-- Available data follows --
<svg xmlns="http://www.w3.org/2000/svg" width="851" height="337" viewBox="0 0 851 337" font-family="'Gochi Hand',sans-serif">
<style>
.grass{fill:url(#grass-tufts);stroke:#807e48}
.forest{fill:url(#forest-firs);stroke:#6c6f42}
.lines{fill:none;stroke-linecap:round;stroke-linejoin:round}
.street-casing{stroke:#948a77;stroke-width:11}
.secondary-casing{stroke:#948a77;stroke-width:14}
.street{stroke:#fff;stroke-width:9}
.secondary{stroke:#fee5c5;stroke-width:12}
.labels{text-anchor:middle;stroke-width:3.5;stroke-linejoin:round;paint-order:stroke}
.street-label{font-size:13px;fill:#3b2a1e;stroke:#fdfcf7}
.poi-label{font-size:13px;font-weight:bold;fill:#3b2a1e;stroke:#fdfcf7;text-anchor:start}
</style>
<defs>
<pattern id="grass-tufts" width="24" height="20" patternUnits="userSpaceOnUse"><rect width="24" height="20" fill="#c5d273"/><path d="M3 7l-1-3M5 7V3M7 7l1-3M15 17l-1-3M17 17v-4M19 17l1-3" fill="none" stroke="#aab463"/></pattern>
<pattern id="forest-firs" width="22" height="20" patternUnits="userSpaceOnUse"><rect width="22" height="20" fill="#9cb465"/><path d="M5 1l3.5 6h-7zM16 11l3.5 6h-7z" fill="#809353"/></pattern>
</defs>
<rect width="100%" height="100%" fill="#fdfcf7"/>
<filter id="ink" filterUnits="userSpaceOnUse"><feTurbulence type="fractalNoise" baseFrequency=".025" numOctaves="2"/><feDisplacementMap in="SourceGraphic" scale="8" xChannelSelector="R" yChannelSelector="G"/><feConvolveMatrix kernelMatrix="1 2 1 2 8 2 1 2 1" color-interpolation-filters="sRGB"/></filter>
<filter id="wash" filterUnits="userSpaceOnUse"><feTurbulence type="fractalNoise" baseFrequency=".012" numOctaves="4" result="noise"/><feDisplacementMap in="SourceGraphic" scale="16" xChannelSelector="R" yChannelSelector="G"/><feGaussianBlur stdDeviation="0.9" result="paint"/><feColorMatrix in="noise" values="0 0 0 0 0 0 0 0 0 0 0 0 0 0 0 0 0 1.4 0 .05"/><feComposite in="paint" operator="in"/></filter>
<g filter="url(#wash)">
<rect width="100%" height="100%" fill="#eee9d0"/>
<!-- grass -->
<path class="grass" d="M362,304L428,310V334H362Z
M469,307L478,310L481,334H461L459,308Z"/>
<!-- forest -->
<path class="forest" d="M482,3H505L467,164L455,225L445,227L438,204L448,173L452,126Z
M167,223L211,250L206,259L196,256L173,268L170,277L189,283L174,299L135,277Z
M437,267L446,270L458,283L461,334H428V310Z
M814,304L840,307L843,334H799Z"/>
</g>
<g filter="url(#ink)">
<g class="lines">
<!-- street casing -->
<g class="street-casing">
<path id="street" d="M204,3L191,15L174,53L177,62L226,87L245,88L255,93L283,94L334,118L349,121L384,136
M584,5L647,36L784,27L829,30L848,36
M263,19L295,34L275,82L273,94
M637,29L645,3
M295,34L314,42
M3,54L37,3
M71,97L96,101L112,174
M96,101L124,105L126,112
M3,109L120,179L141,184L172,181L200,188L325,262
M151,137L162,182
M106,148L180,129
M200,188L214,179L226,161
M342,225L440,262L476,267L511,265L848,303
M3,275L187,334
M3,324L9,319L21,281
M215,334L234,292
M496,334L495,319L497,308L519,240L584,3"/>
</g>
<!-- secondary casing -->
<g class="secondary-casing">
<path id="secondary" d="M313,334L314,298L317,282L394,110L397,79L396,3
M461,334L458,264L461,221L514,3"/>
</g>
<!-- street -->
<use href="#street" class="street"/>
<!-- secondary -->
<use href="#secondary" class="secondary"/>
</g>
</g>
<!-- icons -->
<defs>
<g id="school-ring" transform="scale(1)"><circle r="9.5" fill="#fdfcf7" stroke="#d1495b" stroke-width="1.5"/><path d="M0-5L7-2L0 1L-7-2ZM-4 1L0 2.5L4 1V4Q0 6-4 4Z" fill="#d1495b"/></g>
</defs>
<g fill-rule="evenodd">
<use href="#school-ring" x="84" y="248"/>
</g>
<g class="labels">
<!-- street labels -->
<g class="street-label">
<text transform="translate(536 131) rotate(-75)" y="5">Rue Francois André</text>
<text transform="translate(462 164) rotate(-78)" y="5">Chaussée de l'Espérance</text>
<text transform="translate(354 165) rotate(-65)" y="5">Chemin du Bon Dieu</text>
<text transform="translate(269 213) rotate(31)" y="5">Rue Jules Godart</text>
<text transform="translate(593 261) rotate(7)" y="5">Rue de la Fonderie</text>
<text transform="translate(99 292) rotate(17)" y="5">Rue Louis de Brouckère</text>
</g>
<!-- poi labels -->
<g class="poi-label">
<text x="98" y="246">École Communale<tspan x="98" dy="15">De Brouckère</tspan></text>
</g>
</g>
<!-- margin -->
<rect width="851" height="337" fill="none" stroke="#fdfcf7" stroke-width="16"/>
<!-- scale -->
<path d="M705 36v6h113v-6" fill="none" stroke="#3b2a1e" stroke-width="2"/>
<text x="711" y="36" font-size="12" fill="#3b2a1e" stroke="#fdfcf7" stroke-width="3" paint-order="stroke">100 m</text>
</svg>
-- Available data concluded --
Exercise goal: When you answer, repeat each entry exactly as it appears above.

Problem solution:
<svg xmlns="http://www.w3.org/2000/svg" width="851" height="337" viewBox="0 0 851 337" font-family="'Gochi Hand',sans-serif">
<style>
.grass{fill:url(#grass-tufts);stroke:#807e48}
.forest{fill:url(#forest-firs);stroke:#6c6f42}
.lines{fill:none;stroke-linecap:round;stroke-linejoin:round}
.street-casing{stroke:#948a77;stroke-width:11}
.secondary-casing{stroke:#948a77;stroke-width:14}
.street{stroke:#fff;stroke-width:9}
.secondary{stroke:#fee5c5;stroke-width:12}
.labels{text-anchor:middle;stroke-width:3.5;stroke-linejoin:round;paint-order:stroke}
.street-label{font-size:13px;fill:#3b2a1e;stroke:#fdfcf7}
.poi-label{font-size:13px;font-weight:bold;fill:#3b2a1e;stroke:#fdfcf7;text-anchor:start}
</style>
<defs>
<pattern id="grass-tufts" width="24" height="20" patternUnits="userSpaceOnUse"><rect width="24" height="20" fill="#c5d273"/><path d="M3 7l-1-3M5 7V3M7 7l1-3M15 17l-1-3M17 17v-4M19 17l1-3" fill="none" stroke="#aab463"/></pattern>
<pattern id="forest-firs" width="22" height="20" patternUnits="userSpaceOnUse"><rect width="22" height="20" fill="#9cb465"/><path d="M5 1l3.5 6h-7zM16 11l3.5 6h-7z" fill="#809353"/></pattern>
</defs>
<rect width="100%" height="100%" fill="#fdfcf7"/>
<filter id="ink" filterUnits="userSpaceOnUse"><feTurbulence type="fractalNoise" baseFrequency=".025" numOctaves="2"/><feDisplacementMap in="SourceGraphic" scale="8" xChannelSelector="R" yChannelSelector="G"/><feConvolveMatrix kernelMatrix="1 2 1 2 8 2 1 2 1" color-interpolation-filters="sRGB"/></filter>
<filter id="wash" filterUnits="userSpaceOnUse"><feTurbulence type="fractalNoise" baseFrequency=".012" numOctaves="4" result="noise"/><feDisplacementMap in="SourceGraphic" scale="16" xChannelSelector="R" yChannelSelector="G"/><feGaussianBlur stdDeviation="0.9" result="paint"/><feColorMatrix in="noise" values="0 0 0 0 0 0 0 0 0 0 0 0 0 0 0 0 0 1.4 0 .05"/><feComposite in="paint" operator="in"/></filter>
<g filter="url(#wash)">
<rect width="100%" height="100%" fill="#eee9d0"/>
<!-- grass -->
<path class="grass" d="M362,304L428,310V334H362Z
M469,307L478,310L481,334H461L459,308Z"/>
<!-- forest -->
<path class="forest" d="M482,3H505L467,164L455,225L445,227L438,204L448,173L452,126Z
M167,223L211,250L206,259L196,256L173,268L170,277L189,283L174,299L135,277Z
M437,267L446,270L458,283L461,334H428V310Z
M814,304L840,307L843,334H799Z"/>
</g>
<g filter="url(#ink)">
<g class="lines">
<!-- street casing -->
<g class="street-casing">
<path id="street" d="M204,3L191,15L174,53L177,62L226,87L245,88L255,93L283,94L334,118L349,121L384,136
M584,5L647,36L784,27L829,30L848,36
M263,19L295,34L275,82L273,94
M637,29L645,3
M295,34L314,42
M3,54L37,3
M71,97L96,101L112,174
M96,101L124,105L126,112
M3,109L120,179L141,184L172,181L200,188L325,262
M151,137L162,182
M106,148L180,129
M200,188L214,179L226,161
M342,225L440,262L476,267L511,265L848,303
M3,275L187,334
M3,324L9,319L21,281
M215,334L234,292
M496,334L495,319L497,308L519,240L584,3"/>
</g>
<!-- secondary casing -->
<g class="secondary-casing">
<path id="secondary" d="M313,334L314,298L317,282L394,110L397,79L396,3
M461,334L458,264L461,221L514,3"/>
</g>
<!-- street -->
<use href="#street" class="street"/>
<!-- secondary -->
<use href="#secondary" class="secondary"/>
</g>
</g>
<!-- icons -->
<defs>
<g id="school-ring" transform="scale(1)"><circle r="9.5" fill="#fdfcf7" stroke="#d1495b" stroke-width="1.5"/><path d="M0-5L7-2L0 1L-7-2ZM-4 1L0 2.5L4 1V4Q0 6-4 4Z" fill="#d1495b"/></g>
</defs>
<g fill-rule="evenodd">
<use href="#school-ring" x="84" y="248"/>
</g>
<g class="labels">
<!-- street labels -->
<g class="street-label">
<text transform="translate(536 131) rotate(-75)" y="5">Rue Francois André</text>
<text transform="translate(462 164) rotate(-78)" y="5">Chaussée de l'Espérance</text>
<text transform="translate(354 165) rotate(-65)" y="5">Chemin du Bon Dieu</text>
<text transform="translate(269 213) rotate(31)" y="5">Rue Jules Godart</text>
<text transform="translate(593 261) rotate(7)" y="5">Rue de la Fonderie</text>
<text transform="translate(99 292) rotate(17)" y="5">Rue Louis de Brouckère</text>
</g>
<!-- poi labels -->
<g class="poi-label">
<text x="98" y="246">École Communale<tspan x="98" dy="15">De Brouckère</tspan></text>
</g>
</g>
<!-- margin -->
<rect width="851" height="337" fill="none" stroke="#fdfcf7" stroke-width="16"/>
<!-- scale -->
<path d="M705 36v6h113v-6" fill="none" stroke="#3b2a1e" stroke-width="2"/>
<text x="711" y="36" font-size="12" fill="#3b2a1e" stroke="#fdfcf7" stroke-width="3" paint-order="stroke">100 m</text>
</svg>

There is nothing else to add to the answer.